At NRF 2023: Retail’s Big Show, NRF Chief Administrative Officer and General Counsel Stephanie Martz dove right into a wide-ranging financial conversation with a question on many minds: Are we facing a deep, lasting recession, or a soft landing?
It doesn’t look like either, according to Liz Ann Sonders, chief investment strategist with Charles Schwab, who believes we’re in a form of recession already. “I’ve just been calling it a rolling recession,” she said.
It’s been a unique cycle. “The strength coming out of lockdowns was forced to be funneled into the goods side of the economy,” Sonders said. “Because we didn’t have access to services. That then became the breeding ground for the inflation problem we’re still dealing with. But then there’s been the handoff from the goods side to the services side. You had pockets of weakness in many categories on the goods side, certainly in housing, that are definitely in recession territory. But we’ve had the offsetting strength on services.”
Whether it’s officially declared a recession by the National Bureau of Economic Research, Sonders said, “that’s almost academic at this point.”
Regarding the labor market, Sonders said some interesting things are going on below the surface. “If you just look at the headlines — how many payroll jobs were created last month, what’s the unemployment rate — it leaves you with the impression that the labor market is still very strong,” she said.

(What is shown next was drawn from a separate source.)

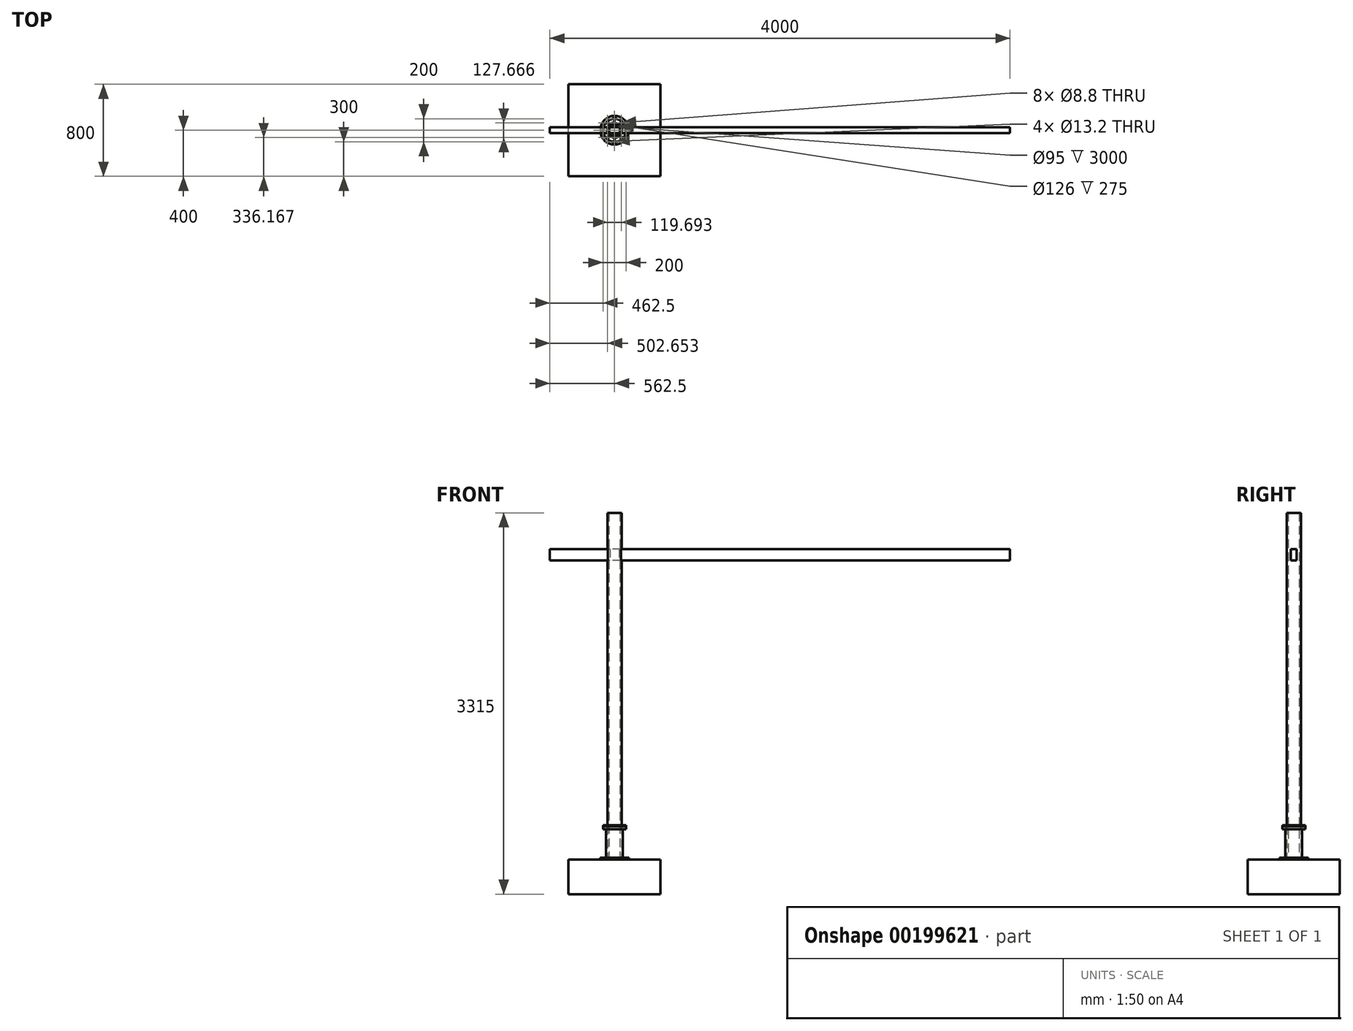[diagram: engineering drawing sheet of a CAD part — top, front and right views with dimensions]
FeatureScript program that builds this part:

“The problem is, if you just peel one layer of the onion back, you can see some of the cracks. For instance, hours worked. What many companies are doing — particularly those that have hourly workers — they want to hang on to their employees ... but they’re cutting hours. That’s indicative of a weaker demand environment.”
“The strength coming out of lockdowns was forced to be funneled into the goods side of the economy.”
Liz Ann Sonders, Charles Schwab
What the Fed ideally wants to do, Sonders believes, is “crush job openings, but not cause a huge spike in the unemployment rate. It’s a pretty narrow hole in the needle they’re trying to thread.”
The talk touched on the potential medium to long-term results of the conflict in Ukraine. The biggest impact has clearly been in the energy and food channels, as Ukraine has been known as the “breadbasket of the world.” Prior to the conflict, Russia was the largest exporter of oil and natural gas to the EU. Global factions are arising, too.
Sonders also mentioned the demographics of China, where the one-child policy has led to a rapidly aging and shrinking population. She expressed concerns about being able to entice young people in the United States to have children. And then there’s the rising burden of debt.
One long-term trend Sonders believes is relevant to all industries, including retail, is the exit — “somewhat coincidentally with COVID” — from a multi-decade era in which “everything gelled.” The world, she said, previously had access to cheap goods, cheap energy and cheap labor.
“That ship has sailed,” she said. “That’s not coming back.” Even though inflation is rolling over, Sonders said, “I think where it ultimately settles is probably at a higher plane than what was the case pre-COVID.”